- Goal of the exercise -
Return every line of the listing below verbatim, omitting the pictures.

(Stored entries)
┌────────

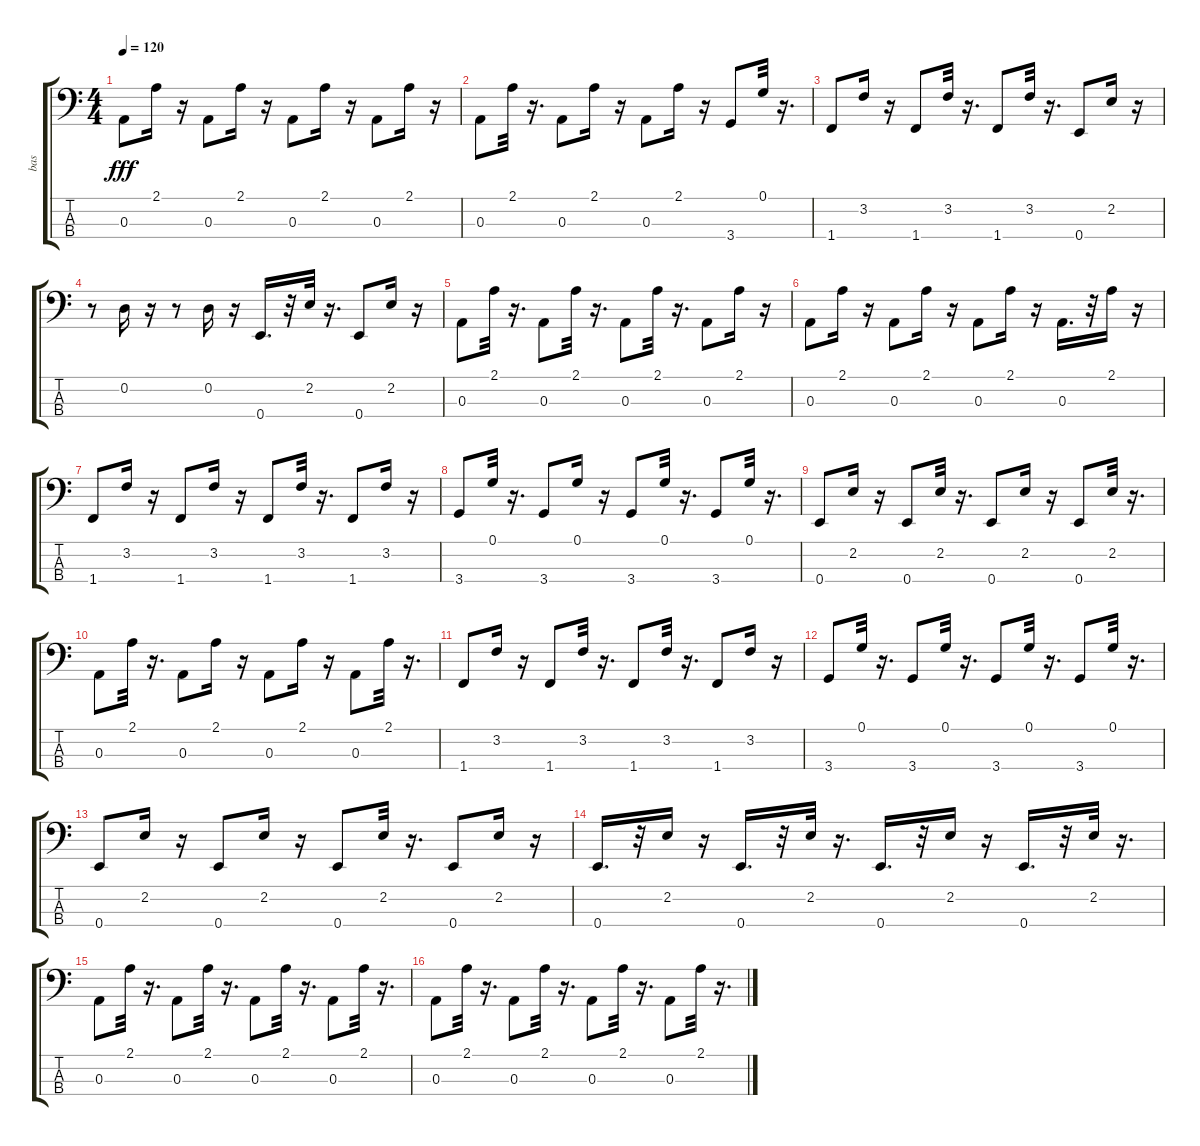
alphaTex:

\track ("bas" "bas") {instrument fretlessbass}
\staff {score tabs}
\tuning (G2 D2 A1 E1) {hide}
\ts (4 4)
\tempo 120
\clef f4
\ks c
0.3.8{dy fff} 2.1.16 r.16 0.3.8 2.1.16 r.16 0.3.8 2.1.16 r.16 0.3.8 2.1.16 r.16 |
0.3.8 2.1.32 r.16{d} 0.3.8 2.1.16 r.16 0.3.8 2.1.16 r.16 3.4.8 0.1.32 r.16{d} |
1.4.8 3.2.16 r.16 1.4.8 3.2.32 r.16{d} 1.4.8 3.2.32 r.16{d} 0.4.8 2.2.16 r.16 |
r.8 0.2.16 r.16 r.8 0.2.16 r.16 0.4.16{d} r.32 2.2.32 r.16{d} 0.4.8 2.2.16 r.16 |
0.3.8 2.1.32 r.16{d} 0.3.8 2.1.32 r.16{d} 0.3.8 2.1.32 r.16{d} 0.3.8 2.1.16 r.16 |
0.3.8 2.1.16 r.16 0.3.8 2.1.16 r.16 0.3.8 2.1.16 r.16 0.3.16{d} r.32 2.1.16 r.16 |
1.4.8 3.2.16 r.16 1.4.8 3.2.16 r.16 1.4.8 3.2.32 r.16{d} 1.4.8 3.2.16 r.16 |
3.4.8 0.1.32 r.16{d} 3.4.8 0.1.16 r.16 3.4.8 0.1.32 r.16{d} 3.4.8 0.1.32 r.16{d} |
0.4.8 2.2.16 r.16 0.4.8 2.2.32 r.16{d} 0.4.8 2.2.16 r.16 0.4.8 2.2.32 r.16{d} |
0.3.8 2.1.32 r.16{d} 0.3.8 2.1.16 r.16 0.3.8 2.1.16 r.16 0.3.8 2.1.32 r.16{d} |
1.4.8 3.2.16 r.16 1.4.8 3.2.32 r.16{d} 1.4.8 3.2.32 r.16{d} 1.4.8 3.2.16 r.16 |
3.4.8 0.1.32 r.16{d} 3.4.8 0.1.32 r.16{d} 3.4.8 0.1.32 r.16{d} 3.4.8 0.1.32 r.16{d} |
0.4.8 2.2.16 r.16 0.4.8 2.2.16 r.16 0.4.8 2.2.32 r.16{d} 0.4.8 2.2.16 r.16 |
0.4.16{d} r.32 2.2.16 r.16 0.4.16{d} r.32 2.2.32 r.16{d} 0.4.16{d} r.32 2.2.16 r.16 0.4.16{d} r.32 2.2.32 r.16{d} |
0.3.8 2.1.32 r.16{d} 0.3.8 2.1.32 r.16{d} 0.3.8 2.1.32 r.16{d} 0.3.8 2.1.32 r.16{d} |
0.3.8 2.1.32 r.16{d} 0.3.8 2.1.32 r.16{d} 0.3.8 2.1.32 r.16{d} 0.3.8 2.1.32 r.16{d}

└────────

- Correct result -
alphaTex:

\track ("bas" "bas") {instrument fretlessbass}
\staff {score tabs}
\tuning (G2 D2 A1 E1) {hide}
\ts (4 4)
\tempo 120
\clef f4
\ks c
0.3.8{dy fff} 2.1.16 r.16 0.3.8 2.1.16 r.16 0.3.8 2.1.16 r.16 0.3.8 2.1.16 r.16 |
0.3.8 2.1.32 r.16{d} 0.3.8 2.1.16 r.16 0.3.8 2.1.16 r.16 3.4.8 0.1.32 r.16{d} |
1.4.8 3.2.16 r.16 1.4.8 3.2.32 r.16{d} 1.4.8 3.2.32 r.16{d} 0.4.8 2.2.16 r.16 |
r.8 0.2.16 r.16 r.8 0.2.16 r.16 0.4.16{d} r.32 2.2.32 r.16{d} 0.4.8 2.2.16 r.16 |
0.3.8 2.1.32 r.16{d} 0.3.8 2.1.32 r.16{d} 0.3.8 2.1.32 r.16{d} 0.3.8 2.1.16 r.16 |
0.3.8 2.1.16 r.16 0.3.8 2.1.16 r.16 0.3.8 2.1.16 r.16 0.3.16{d} r.32 2.1.16 r.16 |
1.4.8 3.2.16 r.16 1.4.8 3.2.16 r.16 1.4.8 3.2.32 r.16{d} 1.4.8 3.2.16 r.16 |
3.4.8 0.1.32 r.16{d} 3.4.8 0.1.16 r.16 3.4.8 0.1.32 r.16{d} 3.4.8 0.1.32 r.16{d} |
0.4.8 2.2.16 r.16 0.4.8 2.2.32 r.16{d} 0.4.8 2.2.16 r.16 0.4.8 2.2.32 r.16{d} |
0.3.8 2.1.32 r.16{d} 0.3.8 2.1.16 r.16 0.3.8 2.1.16 r.16 0.3.8 2.1.32 r.16{d} |
1.4.8 3.2.16 r.16 1.4.8 3.2.32 r.16{d} 1.4.8 3.2.32 r.16{d} 1.4.8 3.2.16 r.16 |
3.4.8 0.1.32 r.16{d} 3.4.8 0.1.32 r.16{d} 3.4.8 0.1.32 r.16{d} 3.4.8 0.1.32 r.16{d} |
0.4.8 2.2.16 r.16 0.4.8 2.2.16 r.16 0.4.8 2.2.32 r.16{d} 0.4.8 2.2.16 r.16 |
0.4.16{d} r.32 2.2.16 r.16 0.4.16{d} r.32 2.2.32 r.16{d} 0.4.16{d} r.32 2.2.16 r.16 0.4.16{d} r.32 2.2.32 r.16{d} |
0.3.8 2.1.32 r.16{d} 0.3.8 2.1.32 r.16{d} 0.3.8 2.1.32 r.16{d} 0.3.8 2.1.32 r.16{d} |
0.3.8 2.1.32 r.16{d} 0.3.8 2.1.32 r.16{d} 0.3.8 2.1.32 r.16{d} 0.3.8 2.1.32 r.16{d}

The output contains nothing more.